WORK INSTRUCTION
In the data below, the answer is the run of lines from the line containing "Although Anypoint Studio" through the line containing "Designer] a|Use the", both included; print it exactly and nothing else.

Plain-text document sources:
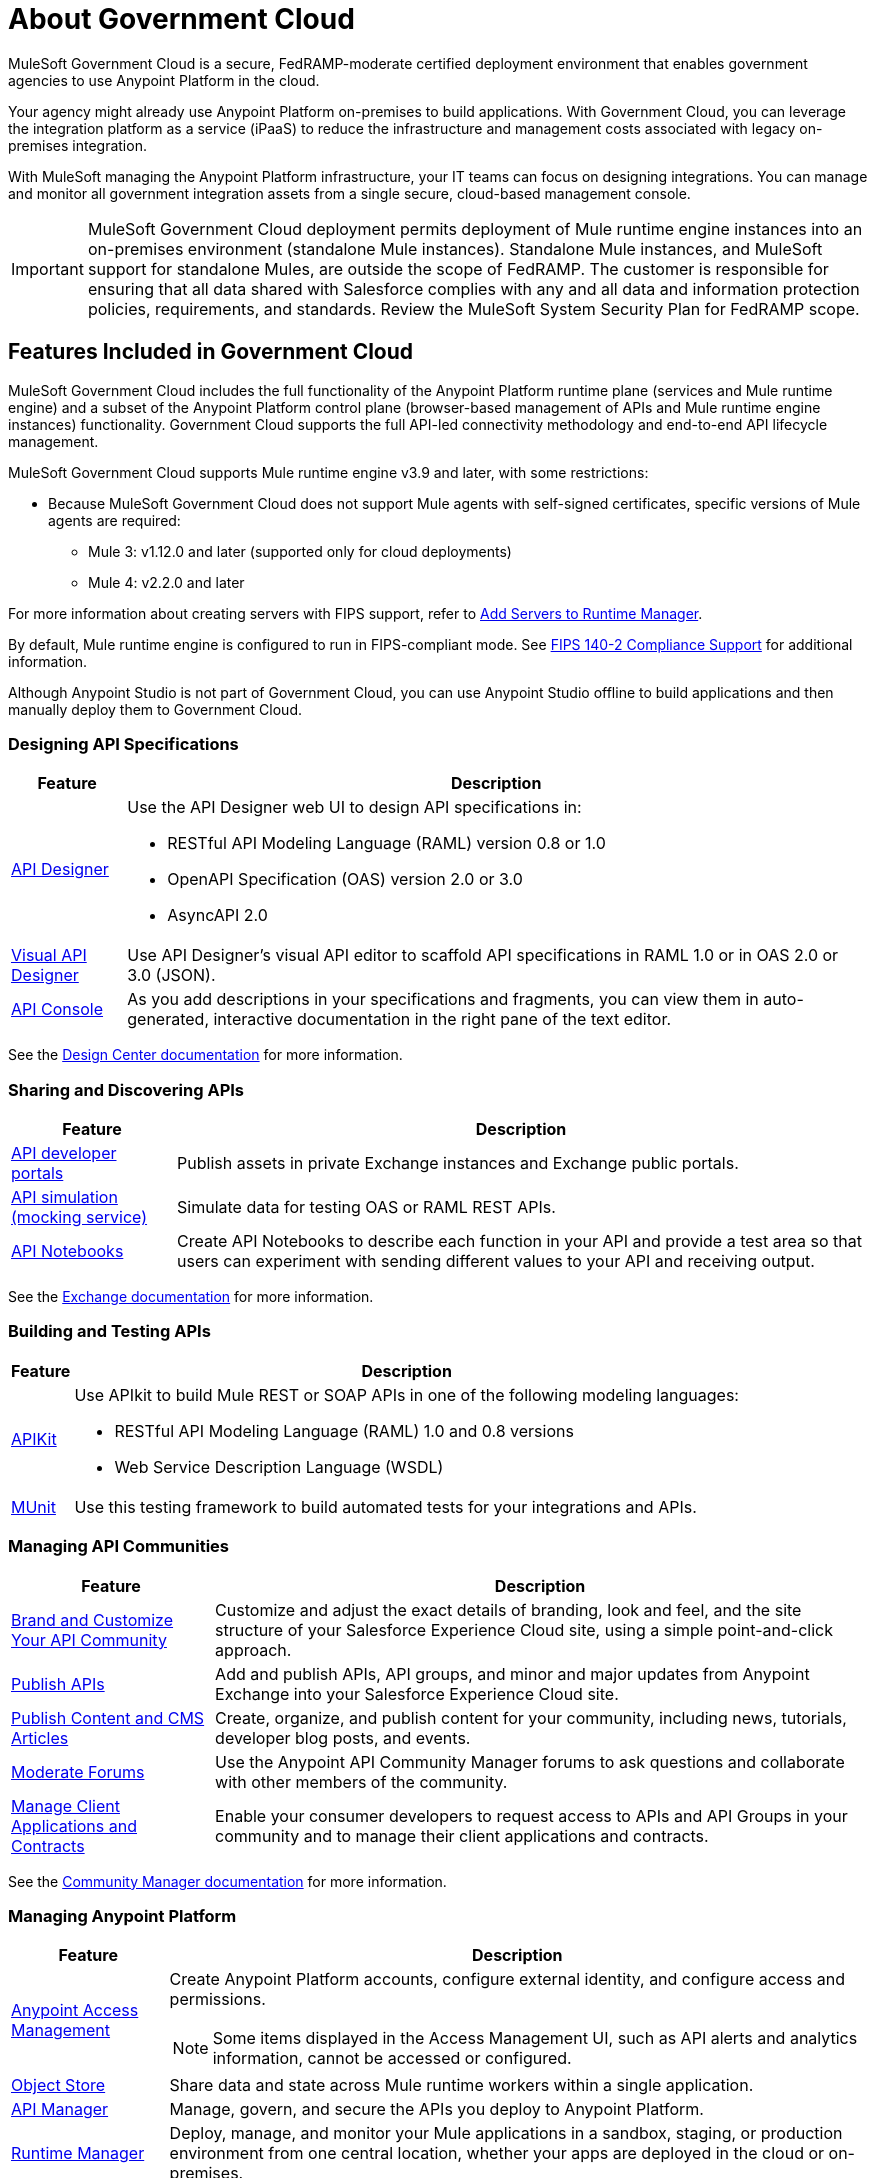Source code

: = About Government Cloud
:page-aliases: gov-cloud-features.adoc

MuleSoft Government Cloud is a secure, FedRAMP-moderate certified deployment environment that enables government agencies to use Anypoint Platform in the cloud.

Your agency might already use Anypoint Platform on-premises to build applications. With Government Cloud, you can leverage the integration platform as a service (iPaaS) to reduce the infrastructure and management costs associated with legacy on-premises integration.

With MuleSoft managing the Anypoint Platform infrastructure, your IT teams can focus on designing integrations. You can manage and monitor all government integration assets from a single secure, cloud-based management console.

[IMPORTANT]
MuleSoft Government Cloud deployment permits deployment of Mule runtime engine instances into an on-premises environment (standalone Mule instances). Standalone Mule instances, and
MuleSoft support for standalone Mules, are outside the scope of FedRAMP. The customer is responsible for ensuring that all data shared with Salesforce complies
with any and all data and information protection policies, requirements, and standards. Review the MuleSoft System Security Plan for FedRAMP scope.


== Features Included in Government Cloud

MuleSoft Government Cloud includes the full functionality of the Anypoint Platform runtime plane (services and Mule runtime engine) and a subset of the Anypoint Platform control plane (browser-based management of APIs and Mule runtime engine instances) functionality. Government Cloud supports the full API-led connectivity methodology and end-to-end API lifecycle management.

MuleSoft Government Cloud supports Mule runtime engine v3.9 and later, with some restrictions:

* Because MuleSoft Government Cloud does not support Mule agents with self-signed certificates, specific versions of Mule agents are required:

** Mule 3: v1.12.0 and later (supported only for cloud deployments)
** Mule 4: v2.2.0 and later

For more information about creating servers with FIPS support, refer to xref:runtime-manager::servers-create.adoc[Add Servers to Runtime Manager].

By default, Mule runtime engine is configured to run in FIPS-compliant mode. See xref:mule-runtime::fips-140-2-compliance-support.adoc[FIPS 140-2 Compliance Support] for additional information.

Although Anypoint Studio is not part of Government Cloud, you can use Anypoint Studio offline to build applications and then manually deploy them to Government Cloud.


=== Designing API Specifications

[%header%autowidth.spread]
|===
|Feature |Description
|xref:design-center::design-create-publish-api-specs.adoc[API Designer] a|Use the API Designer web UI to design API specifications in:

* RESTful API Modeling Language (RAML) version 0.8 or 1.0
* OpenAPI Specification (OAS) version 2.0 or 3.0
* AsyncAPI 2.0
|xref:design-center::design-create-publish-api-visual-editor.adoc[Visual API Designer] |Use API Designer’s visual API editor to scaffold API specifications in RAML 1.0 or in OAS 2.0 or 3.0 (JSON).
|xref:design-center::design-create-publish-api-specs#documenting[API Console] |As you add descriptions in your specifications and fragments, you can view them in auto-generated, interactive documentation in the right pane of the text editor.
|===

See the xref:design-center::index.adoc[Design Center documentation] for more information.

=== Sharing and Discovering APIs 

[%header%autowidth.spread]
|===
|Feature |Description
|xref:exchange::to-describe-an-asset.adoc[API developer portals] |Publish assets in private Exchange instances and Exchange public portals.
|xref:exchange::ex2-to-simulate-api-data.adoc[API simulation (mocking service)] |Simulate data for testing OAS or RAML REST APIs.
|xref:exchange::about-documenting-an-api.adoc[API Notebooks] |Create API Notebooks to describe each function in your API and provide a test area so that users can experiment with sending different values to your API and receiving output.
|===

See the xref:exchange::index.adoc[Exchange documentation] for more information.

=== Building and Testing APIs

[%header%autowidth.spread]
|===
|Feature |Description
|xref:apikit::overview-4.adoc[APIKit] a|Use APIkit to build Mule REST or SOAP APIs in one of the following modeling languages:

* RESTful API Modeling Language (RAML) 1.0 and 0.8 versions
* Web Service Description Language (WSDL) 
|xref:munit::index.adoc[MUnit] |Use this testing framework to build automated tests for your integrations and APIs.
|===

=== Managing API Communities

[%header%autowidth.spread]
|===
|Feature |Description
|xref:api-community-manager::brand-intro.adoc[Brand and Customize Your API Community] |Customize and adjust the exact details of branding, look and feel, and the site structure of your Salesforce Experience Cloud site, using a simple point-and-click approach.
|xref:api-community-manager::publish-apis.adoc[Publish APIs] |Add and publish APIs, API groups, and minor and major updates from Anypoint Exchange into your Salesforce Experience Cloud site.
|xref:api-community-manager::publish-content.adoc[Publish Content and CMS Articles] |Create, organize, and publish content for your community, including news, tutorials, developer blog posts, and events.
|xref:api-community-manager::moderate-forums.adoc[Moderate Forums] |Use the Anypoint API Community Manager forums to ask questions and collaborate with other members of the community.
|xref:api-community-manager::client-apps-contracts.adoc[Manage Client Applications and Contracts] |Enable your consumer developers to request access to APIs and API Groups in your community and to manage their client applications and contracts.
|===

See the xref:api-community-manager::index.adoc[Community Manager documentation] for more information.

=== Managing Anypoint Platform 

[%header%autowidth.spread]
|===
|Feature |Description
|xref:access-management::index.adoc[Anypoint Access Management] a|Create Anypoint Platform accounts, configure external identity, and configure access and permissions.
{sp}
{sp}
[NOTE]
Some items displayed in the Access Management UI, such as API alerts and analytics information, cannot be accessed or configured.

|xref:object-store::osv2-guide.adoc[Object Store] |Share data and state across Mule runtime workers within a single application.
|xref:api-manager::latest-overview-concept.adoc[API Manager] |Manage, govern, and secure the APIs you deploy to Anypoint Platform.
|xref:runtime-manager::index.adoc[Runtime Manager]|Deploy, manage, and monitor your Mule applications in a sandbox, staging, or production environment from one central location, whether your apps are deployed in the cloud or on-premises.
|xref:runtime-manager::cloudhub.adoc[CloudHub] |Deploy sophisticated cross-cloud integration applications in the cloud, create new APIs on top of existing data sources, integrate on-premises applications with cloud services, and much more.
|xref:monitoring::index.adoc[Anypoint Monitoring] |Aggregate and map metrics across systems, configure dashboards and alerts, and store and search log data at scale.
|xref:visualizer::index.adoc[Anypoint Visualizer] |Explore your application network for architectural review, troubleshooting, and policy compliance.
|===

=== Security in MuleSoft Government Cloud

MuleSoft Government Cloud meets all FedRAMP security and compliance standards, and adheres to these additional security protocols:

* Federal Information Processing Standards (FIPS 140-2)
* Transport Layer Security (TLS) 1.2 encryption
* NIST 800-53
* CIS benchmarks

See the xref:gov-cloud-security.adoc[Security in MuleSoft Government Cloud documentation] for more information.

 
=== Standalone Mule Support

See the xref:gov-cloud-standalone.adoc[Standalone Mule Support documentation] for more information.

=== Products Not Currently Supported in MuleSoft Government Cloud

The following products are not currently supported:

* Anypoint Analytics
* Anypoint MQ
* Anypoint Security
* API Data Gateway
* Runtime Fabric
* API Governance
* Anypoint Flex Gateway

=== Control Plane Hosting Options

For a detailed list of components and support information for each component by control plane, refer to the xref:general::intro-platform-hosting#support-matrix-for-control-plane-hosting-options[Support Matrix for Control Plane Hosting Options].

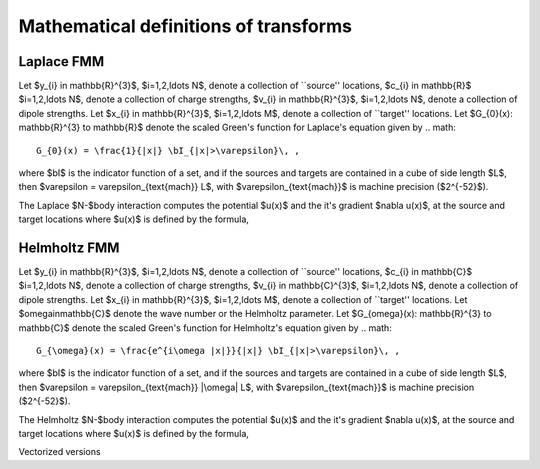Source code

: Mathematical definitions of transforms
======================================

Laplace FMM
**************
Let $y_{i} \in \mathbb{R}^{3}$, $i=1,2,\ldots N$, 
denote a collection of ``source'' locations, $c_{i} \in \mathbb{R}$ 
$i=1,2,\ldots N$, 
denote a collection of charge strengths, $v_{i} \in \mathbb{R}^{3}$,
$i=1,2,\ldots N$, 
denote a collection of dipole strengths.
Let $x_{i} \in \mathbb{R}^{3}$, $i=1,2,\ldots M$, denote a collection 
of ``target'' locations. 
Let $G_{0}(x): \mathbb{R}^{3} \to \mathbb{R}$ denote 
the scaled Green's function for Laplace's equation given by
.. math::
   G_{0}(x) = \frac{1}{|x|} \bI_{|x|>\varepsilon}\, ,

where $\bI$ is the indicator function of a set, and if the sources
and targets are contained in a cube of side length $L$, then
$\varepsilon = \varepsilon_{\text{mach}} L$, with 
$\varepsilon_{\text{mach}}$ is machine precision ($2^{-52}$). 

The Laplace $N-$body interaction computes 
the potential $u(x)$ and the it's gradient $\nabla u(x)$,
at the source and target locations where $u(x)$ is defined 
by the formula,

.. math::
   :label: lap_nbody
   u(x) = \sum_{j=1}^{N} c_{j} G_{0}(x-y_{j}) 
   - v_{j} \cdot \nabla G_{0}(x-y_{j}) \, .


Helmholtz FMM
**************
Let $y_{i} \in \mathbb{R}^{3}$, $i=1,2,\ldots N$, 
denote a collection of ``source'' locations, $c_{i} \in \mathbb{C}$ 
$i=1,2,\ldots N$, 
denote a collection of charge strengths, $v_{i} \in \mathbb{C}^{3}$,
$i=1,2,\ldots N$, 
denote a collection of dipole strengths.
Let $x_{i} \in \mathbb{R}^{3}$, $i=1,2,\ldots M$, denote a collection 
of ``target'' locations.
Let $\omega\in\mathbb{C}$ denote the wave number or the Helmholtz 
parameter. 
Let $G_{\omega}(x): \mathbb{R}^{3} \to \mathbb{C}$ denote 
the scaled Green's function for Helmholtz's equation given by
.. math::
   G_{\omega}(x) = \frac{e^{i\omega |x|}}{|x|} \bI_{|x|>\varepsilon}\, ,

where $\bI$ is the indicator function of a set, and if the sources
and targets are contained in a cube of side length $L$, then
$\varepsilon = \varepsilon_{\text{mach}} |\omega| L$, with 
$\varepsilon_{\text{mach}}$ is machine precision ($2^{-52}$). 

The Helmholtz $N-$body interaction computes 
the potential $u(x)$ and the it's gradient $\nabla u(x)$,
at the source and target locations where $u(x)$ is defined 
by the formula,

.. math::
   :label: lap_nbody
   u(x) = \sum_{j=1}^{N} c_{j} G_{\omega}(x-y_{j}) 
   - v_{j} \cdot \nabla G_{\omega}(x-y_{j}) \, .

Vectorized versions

RESPONSE TO THIS EXERCISE
Although Anypoint Studio is not part of Government Cloud, you can use Anypoint Studio offline to build applications and then manually deploy them to Government Cloud.


=== Designing API Specifications

[%header%autowidth.spread]
|===
|Feature |Description
|xref:design-center::design-create-publish-api-specs.adoc[API Designer] a|Use the API Designer web UI to design API specifications in:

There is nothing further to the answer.